▶ _TASK GOAL_:
Work out the number of lines in the listing that include the string "Paints". Reply with that number alone.

▶ _EXTRACTED DATA_:
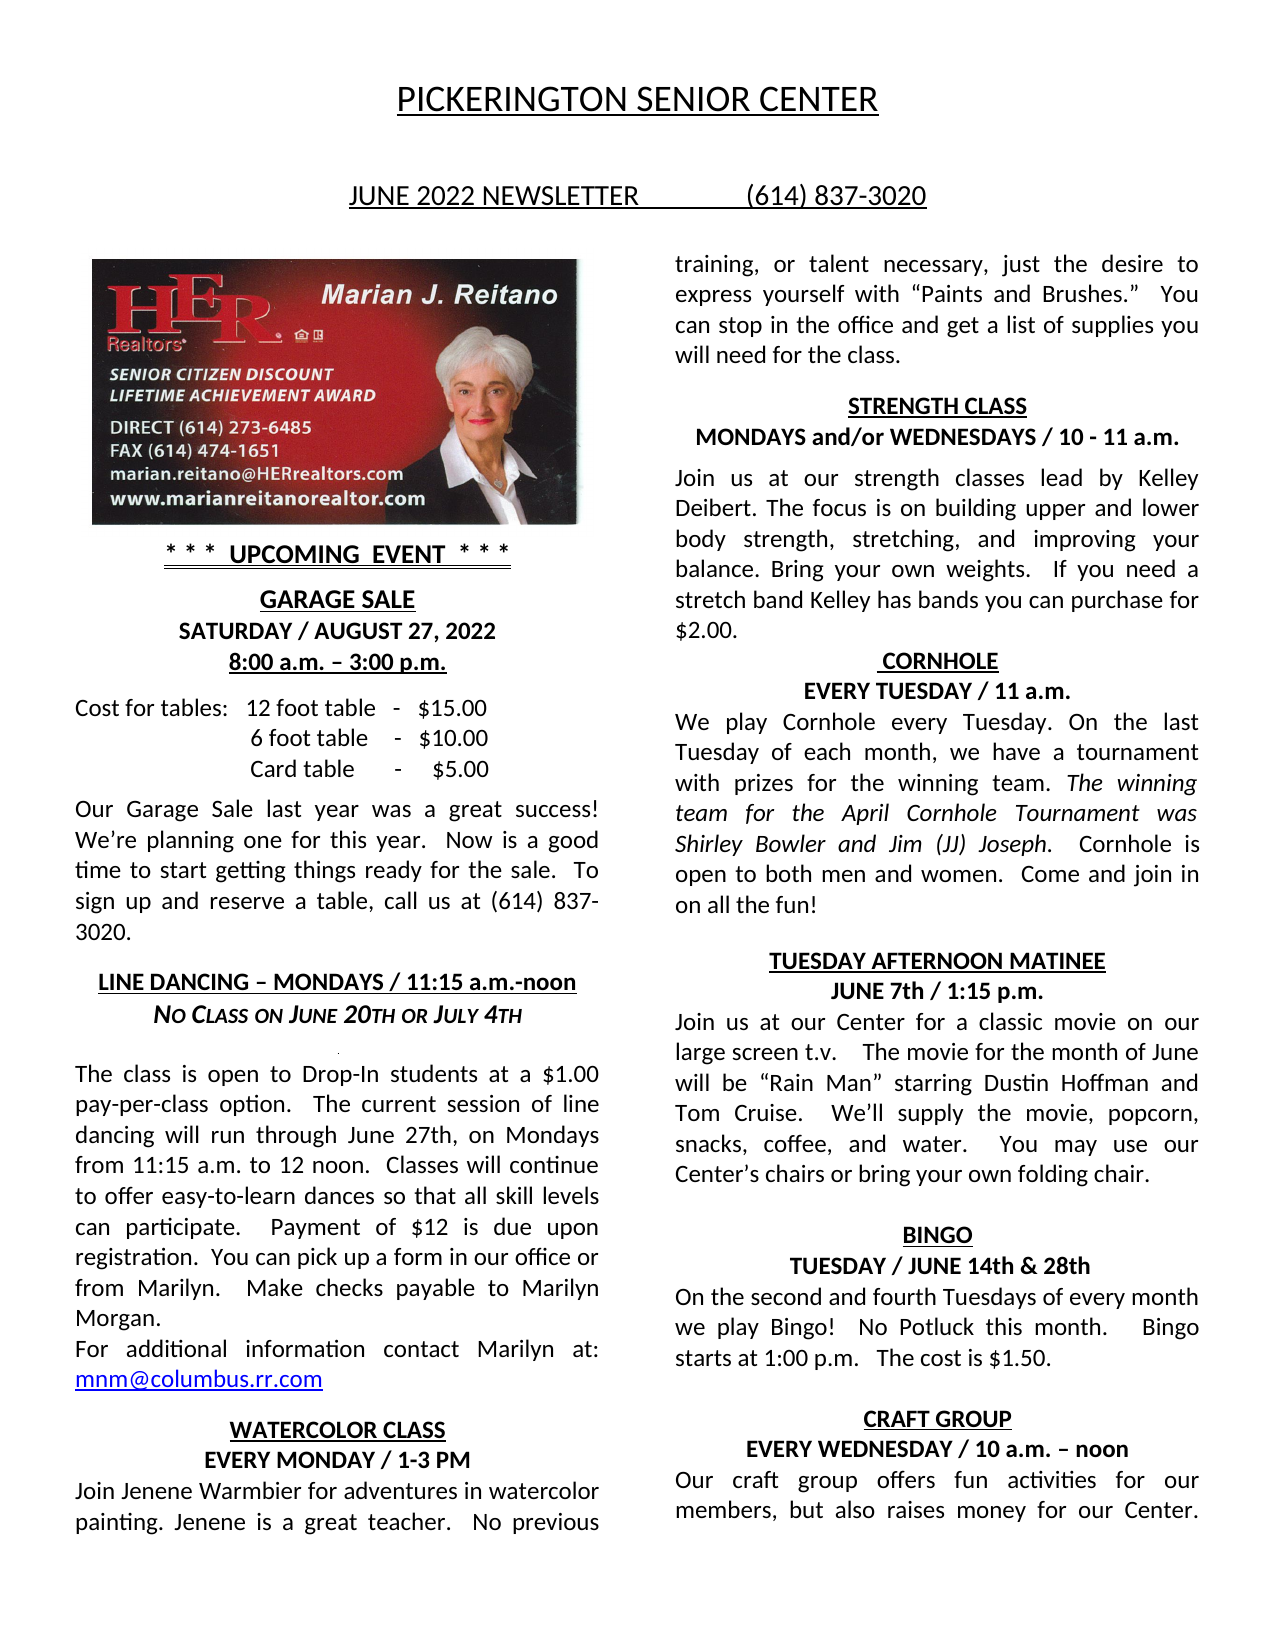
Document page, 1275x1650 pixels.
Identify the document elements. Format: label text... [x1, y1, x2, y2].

text Join us at our Center for a classic movie on our large screen t.v. The movie for the month of June will be “Rain Man” starring Dustin Hoffman and Tom Cruise. We’ll supply the movie, popcorn, snacks, coffee, and water. You may use our Center’s chairs or bring your own folding chair. [675, 1006, 1200, 1189]
text GARAGE SALE [75, 582, 600, 616]
text Our Garage Sale last year was a great success! We’re planning one for this year. Now is a good time to start getting things ready for the sale. To sign up and reserve a table, call us at (614) 837-3020. [75, 794, 600, 946]
text On the second and fourth Tuesdays of every month we play Bingo! No Potluck this month. Bingo starts at 1:00 p.m. The cost is $1.50. [675, 1281, 1200, 1372]
text EVERY WEDNESDAY / 10 a.m. – noon [675, 1433, 1200, 1464]
text Our craft group offers fun activities for our members, but also raises money for our Center. They provide tray favors for two carry out meals which our Center provides for our shut-in members. Another important fundraising activity they participate in is our Breakfast with Santa, usually held on the first Saturday of December. [675, 1464, 1200, 1525]
text Card table - $5.00 [75, 753, 600, 783]
text TUESDAY / JUNE 14th & 28th [675, 1250, 1200, 1281]
text 6 foot table - $10.00 [75, 722, 600, 753]
text STRENGTH CLASS [675, 391, 1200, 421]
text Cost for tables: 12 foot table - $15.00 [75, 692, 600, 722]
text We play Cornhole every Tuesday. On the last Tuesday of each month, we have a tournament with prizes for the winning team. The winning team for the April Cornhole Tournament was Shirley Bowler and Jim (JJ) Joseph. Cornhole is open to both men and women. Come and join in on all the fun! [675, 706, 1200, 919]
text For additional information contact Marilyn at: mnm@columbus.rr.com [75, 1333, 600, 1394]
text 8:00 a.m. – 3:00 p.m. [75, 646, 600, 677]
text CRAFT GROUP [675, 1403, 1200, 1433]
text Join Jenene Warmbier for adventures in watercolor painting. Jenene is a great teacher. No previous training, or talent necessary, just the desire to express yourself with “Paints and Brushes.” You can stop in the office and get a list of supplies you will need for the class. [675, 248, 1200, 370]
text SATURDAY / AUGUST 27, 2022 [75, 616, 600, 646]
text No Class on June 20th or July 4th [75, 997, 600, 1030]
text LINE DANCING – MONDAYS / 11:15 a.m.-noon [75, 967, 600, 997]
text * * * UPCOMING EVENT * * * [75, 537, 600, 570]
text TUESDAY AFTERNOON MATINEE [675, 945, 1200, 976]
text CORNHOLE [675, 645, 1200, 675]
text MONDAYS and/or WEDNESDAYS / 10 - 11 a.m. [675, 421, 1200, 452]
text EVERY MONDAY / 1-3 PM [75, 1445, 600, 1475]
text The class is open to Drop-In students at a $1.00 pay-per-class option. The current session of line dancing will run through June 27th, on Mondays from 11:15 a.m. to 12 noon. Classes will continue to offer easy-to-learn dances so that all skill levels can participate. Payment of $12 is due upon registration. You can pick up a form in our office or from Marilyn. Make checks payable to Marilyn Morgan. [75, 1058, 600, 1333]
text EVERY TUESDAY / 11 a.m. [675, 675, 1200, 706]
text WATERCOLOR CLASS [75, 1414, 600, 1445]
text BINGO [675, 1220, 1200, 1250]
text JUNE 7th / 1:15 p.m. [675, 976, 1200, 1006]
text Join Jenene Warmbier for adventures in watercolor painting. Jenene is a great teacher. No previous training, or talent necessary, just the desire to express yourself with “Paints and Brushes.” You can stop in the office and get a list of supplies you will need for the class. [75, 1475, 600, 1536]
text Join us at our strength classes lead by Kelley Deibert. The focus is on building upper and lower body strength, stretching, and improving your balance. Bring your own weights. If you need a stretch band Kelley has bands you can purchase for $2.00. [675, 462, 1200, 645]
picture [81, 248, 594, 537]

▶ _YOUR RESPONSE_:
2